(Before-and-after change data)
§
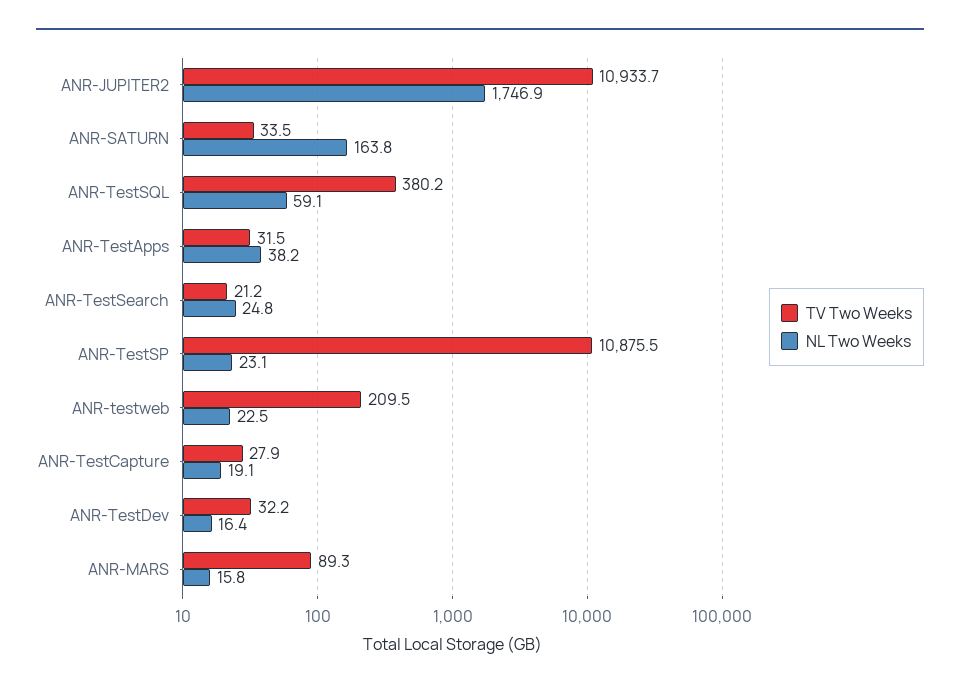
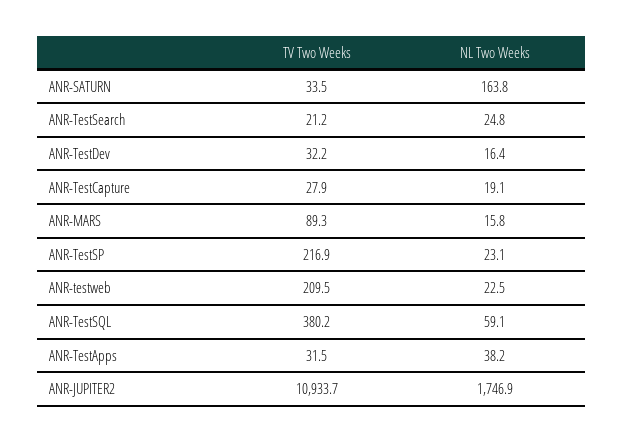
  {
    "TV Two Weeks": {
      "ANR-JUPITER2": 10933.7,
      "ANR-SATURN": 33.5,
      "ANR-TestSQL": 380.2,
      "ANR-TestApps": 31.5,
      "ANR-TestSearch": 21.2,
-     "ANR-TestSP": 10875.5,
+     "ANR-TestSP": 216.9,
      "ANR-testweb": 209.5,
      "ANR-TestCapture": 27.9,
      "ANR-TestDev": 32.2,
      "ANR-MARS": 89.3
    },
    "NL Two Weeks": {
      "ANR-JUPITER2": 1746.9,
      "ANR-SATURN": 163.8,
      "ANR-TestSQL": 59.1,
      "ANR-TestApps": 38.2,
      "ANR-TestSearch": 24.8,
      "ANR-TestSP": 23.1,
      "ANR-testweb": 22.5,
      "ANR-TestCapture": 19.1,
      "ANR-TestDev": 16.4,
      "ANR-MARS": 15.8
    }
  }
§
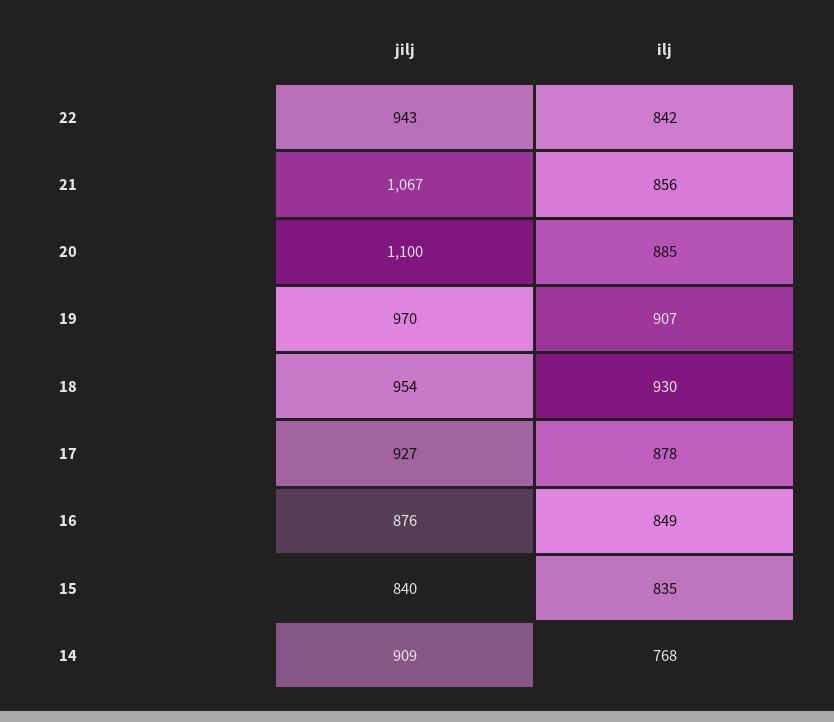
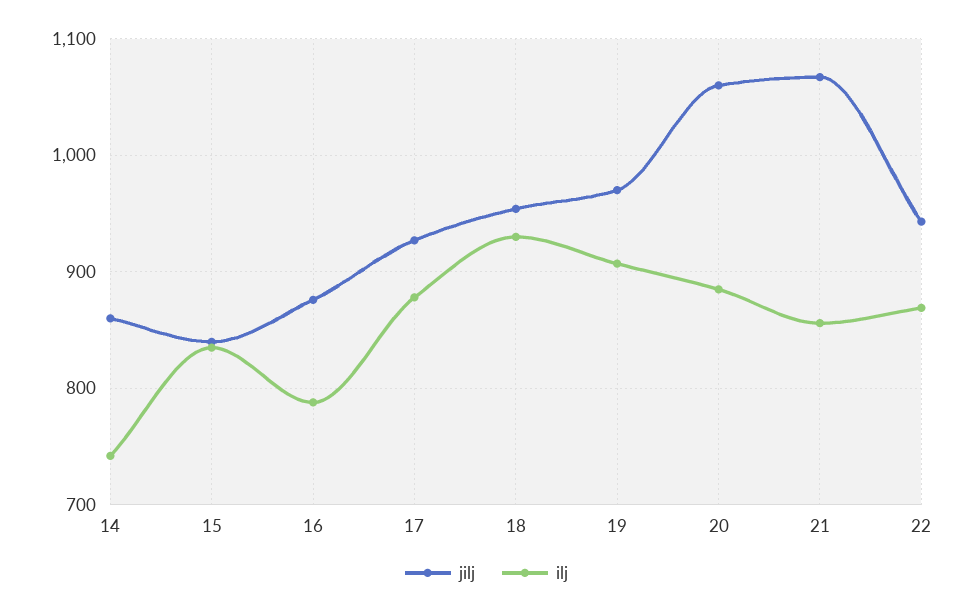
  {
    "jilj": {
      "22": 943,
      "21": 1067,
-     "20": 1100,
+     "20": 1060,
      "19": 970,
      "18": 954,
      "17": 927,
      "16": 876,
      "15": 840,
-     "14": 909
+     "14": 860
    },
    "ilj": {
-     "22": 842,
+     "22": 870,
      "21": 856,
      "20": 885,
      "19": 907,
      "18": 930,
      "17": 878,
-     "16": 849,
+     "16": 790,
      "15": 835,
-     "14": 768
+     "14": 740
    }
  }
§
TASK DIRECTIONS: When you find a line in the records that contains the word "TestSearch", copy it.

ANSWER BOX:
      "ANR-TestSearch": 21.2,
      "ANR-TestSearch": 24.8,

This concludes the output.